So the next demo I would like to show... Something I'm really, really excited by. And in fact, something we only just got completed. So hopefully this works. Like I said, I'm running a private build of Firefox. So I'll take a sip of water for good luck. This is the Unity WebGL benchmark. People out there familiar with Unity technology as a company? Pretty good percentage of the audience. For those who are not, Unity technologies makes a 3D game engine called Unity. It's one of the most popular licensed 3D game engines in the world, if not the most popular one, and it's a company that I think does really, really exciting things. So for us to be able to work with them on enabling their benchmark, using our shared memory, was really exciting. Like I said, it's something we only got done Friday of last week. So we'll see how that goes.
Back to my nightly. And let's start this up. These are default four cores. So... As you can see right away, we have a text rendering bug on the first screen, which we'll ignore. I'm also going to uncheck the first two demos, because they're graphically maybe not as interesting as some of the other ones. Let this go. So this benchmark is much, much more than a WebGL benchmark. What it is, actually, is testing the entire Unity 3D engine, and it's all running in the browser. Basically automatically ported from C++, very minimal changes on the Unity side. All the changes were in our shared memory and in Firefox itself. Here we have a bunch of dancing bears. And what's more exciting than skinned dancing bears?

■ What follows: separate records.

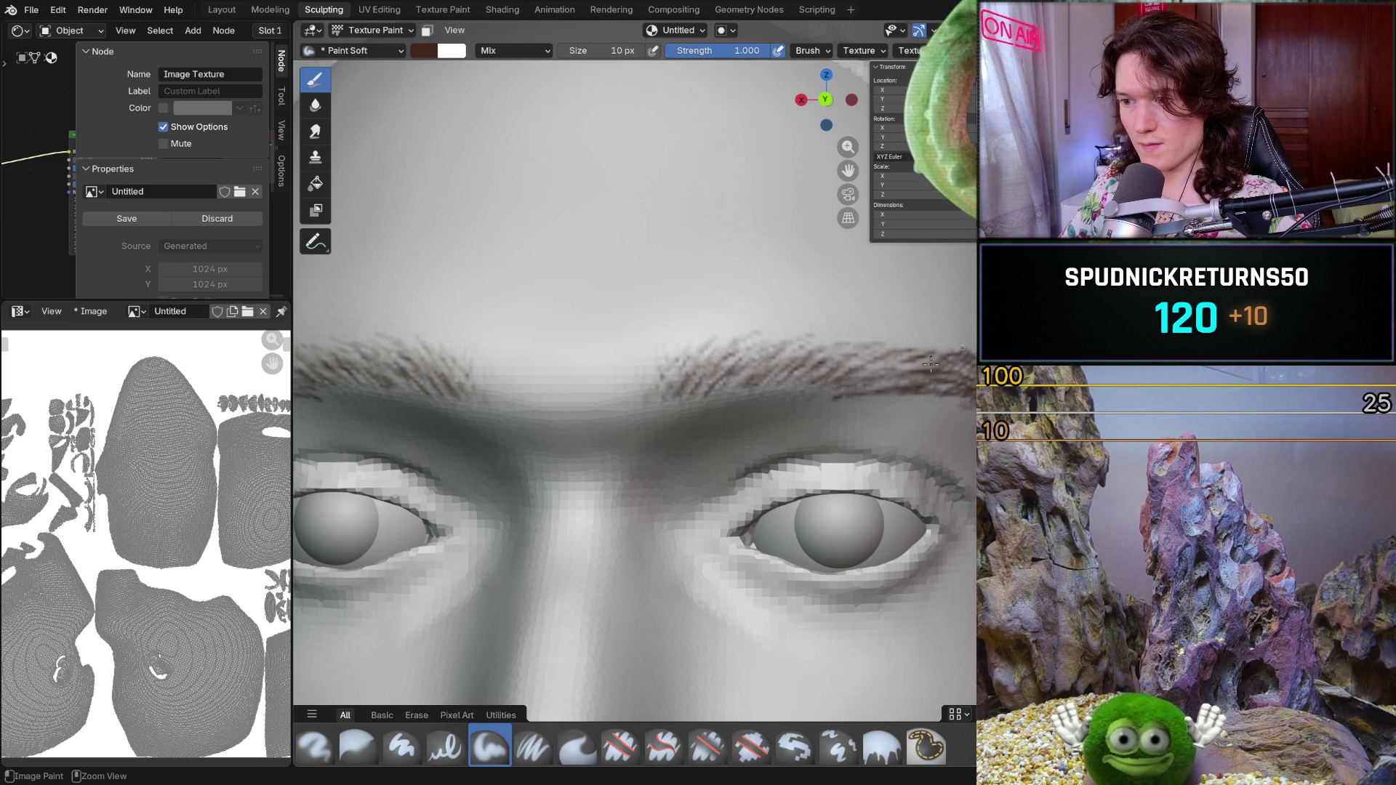
{"action": "middle_click_drag", "start_coordinate": [905, 367], "coordinate": [955, 367]}
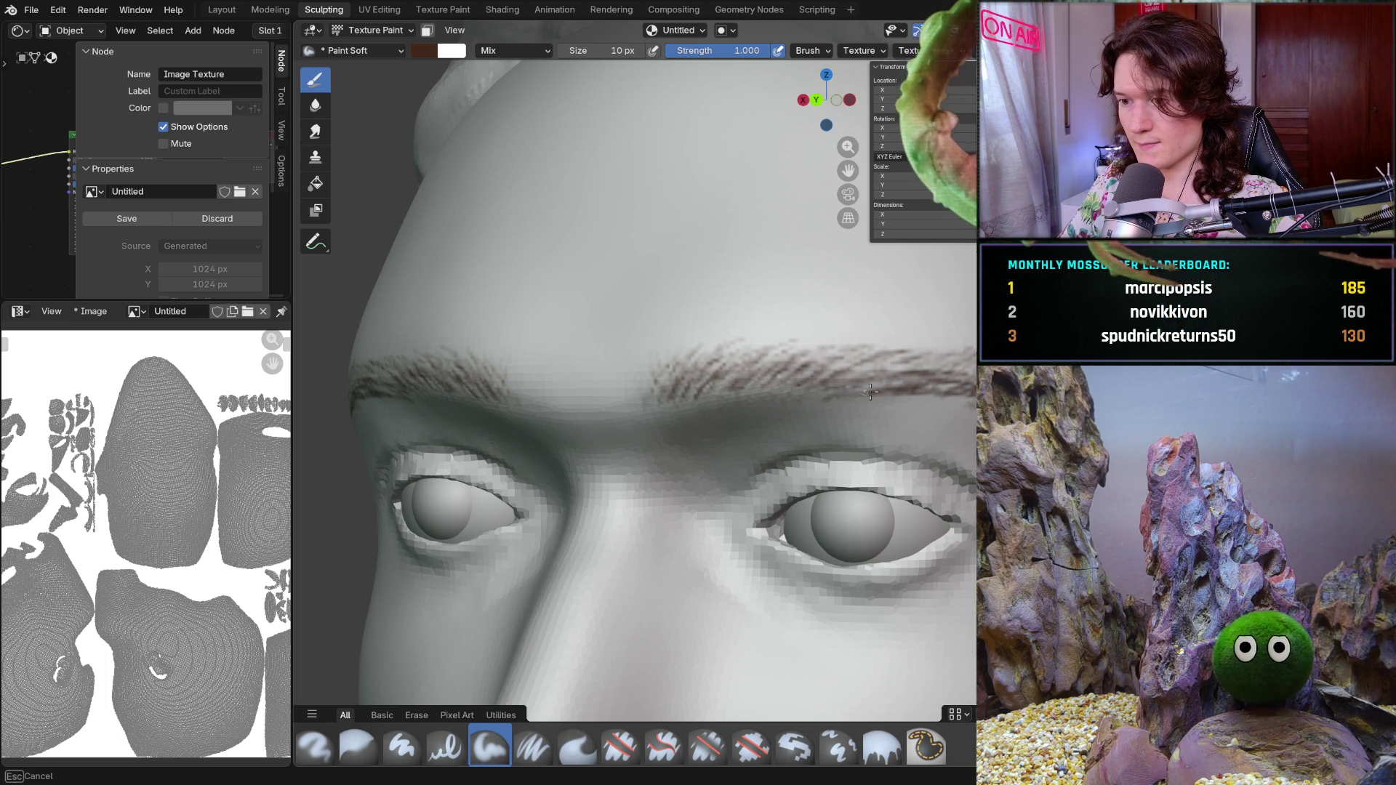
{"action": "scroll", "coordinate": [835, 393], "scroll_direction": "down", "scroll_amount": 1}
{"action": "scroll", "coordinate": [818, 408], "scroll_direction": "down", "scroll_amount": 5}
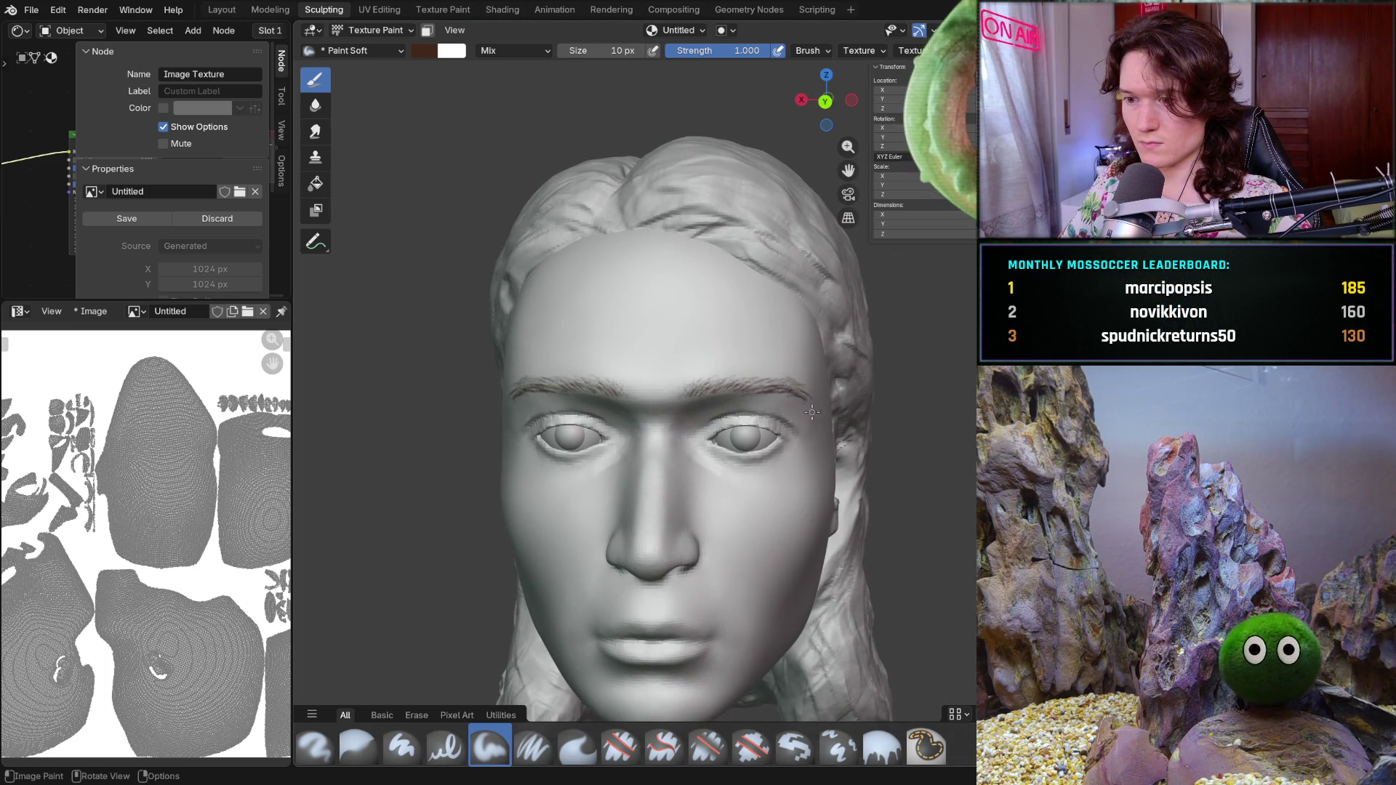
- Enlarge the texture paint brush radius from 10 px to 50 px while framing the right brow
{"action": "middle_click_drag", "start_coordinate": [657, 429], "coordinate": [720, 381]}
{"action": "scroll", "coordinate": [702, 386], "scroll_direction": "up", "scroll_amount": 3}
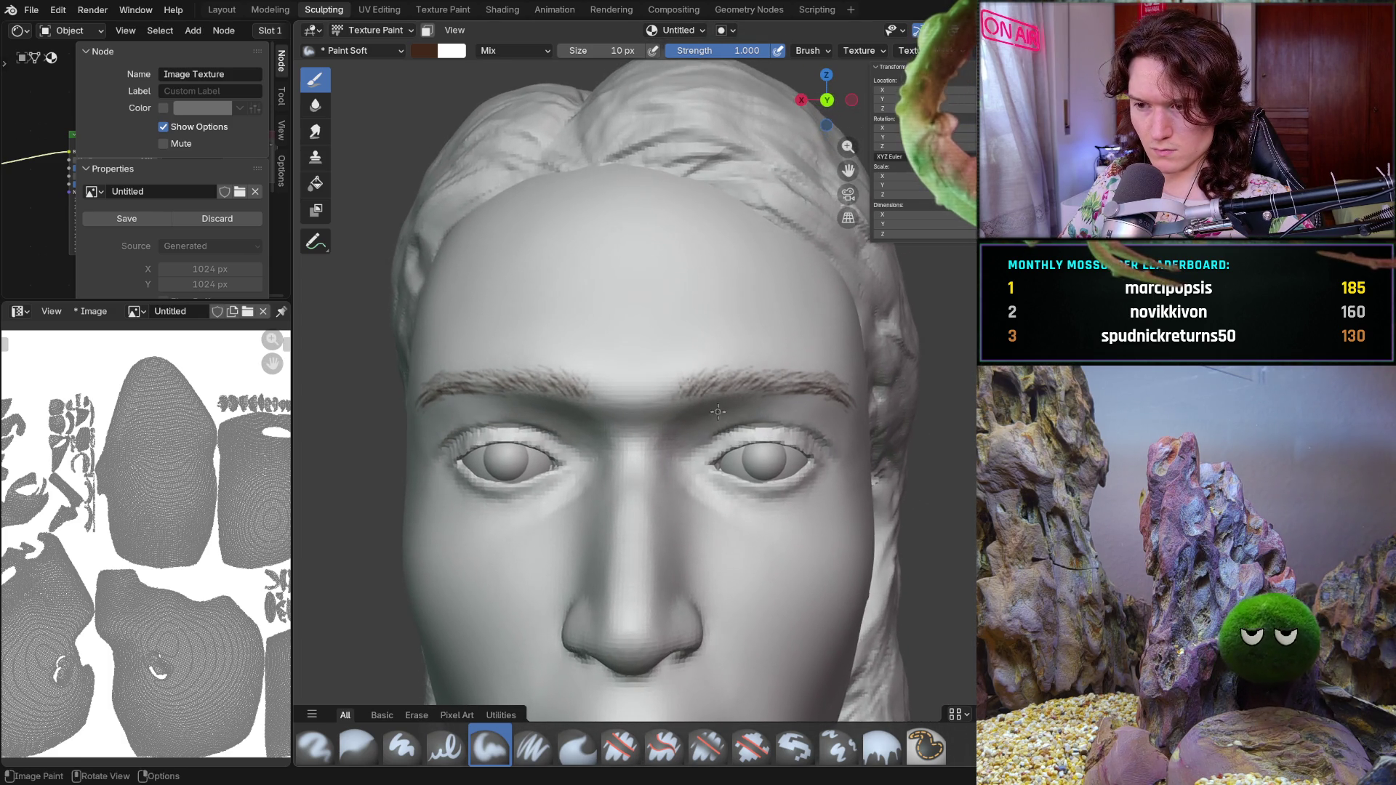
{"action": "scroll", "coordinate": [698, 415], "scroll_direction": "up", "scroll_amount": 3}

So like I said, it's much more than WebGL. They have AI running. Physics. Particles. Skinning. And also their job system, which allows for execution of threads. Threaded content. I think it was much prettier than any demo I could write. I'll let it go one more... Oh, yes, have to wait for the snowman in the middle of the flurries. Like I said, the reason why I'm really excited by this is... The Unity 3D engine is a massive code base. Enabling that -- basically automatically ported over directly from C++ on top of this is an incredible validation of the technology we put together. And that it's working at all is amazing. But I think... I'll show here... Let me stop this. Oops. Too many.
I think they're not just fun to play. They're fun to develop, and they really challenge software developers and hardware developers. So I think it's a fantastic test of any infrastructure. And we were able to make all this work -- the benchmark is not just functional. But we were able to make it work fast. So Yuca Yolanki did most of the implementation work on making the Unity benchmark functional. He worked on the (inaudible) side, and he worked on the JS side. He's a Mozillian. I asked the team for why is this particular thing significant to them, and he offered up this quote, which I would like to share with everyone. With shared memory, the web lifts an important implementation with shared execution that it had compared to native. Shared memory is not comparable to a library call that can be emulated or polyfilled. I'm sorry for all the people who are asking this question -- can we polyfill this? We cannot. But it's a fundamental concept of parallel execution architectures. I'm not sure if it can get any bigger than this. He's a very emphatic guy and he's very excited, but I think he really did capture the significance of what we accomplished here. So what's next for shared memory and for the work that we've done here?
Well, shared memory is in Nightly right now. As on JS, for those that are... Can I get another show of hands -- are people familiar with (inaudible) JS? Most of the room. So it's a low level subset of JS that we put together that you can really optimize for, and it's fantastic for certain workloads, especially cross compilation ones. So it's not going to move out of Nightly, until we standardize it. But we are in talks to standardize it. The API, the set of documents you saw that Lars put together, still subject to change. We're getting feedback from a lot of sources inside Mozilla and out. But the good news is Google has actually announced fairly recently that they're going to start implementing this too. So hopefully a year from now we're going to see this in applications built against it everywhere. I have a bunch of links that nobody can read, but I think there'll be some opportunities to share this presentation later. So hopefully you can catch up on any details here that you may have. And you're always welcome to find me. Thank you very much for your time.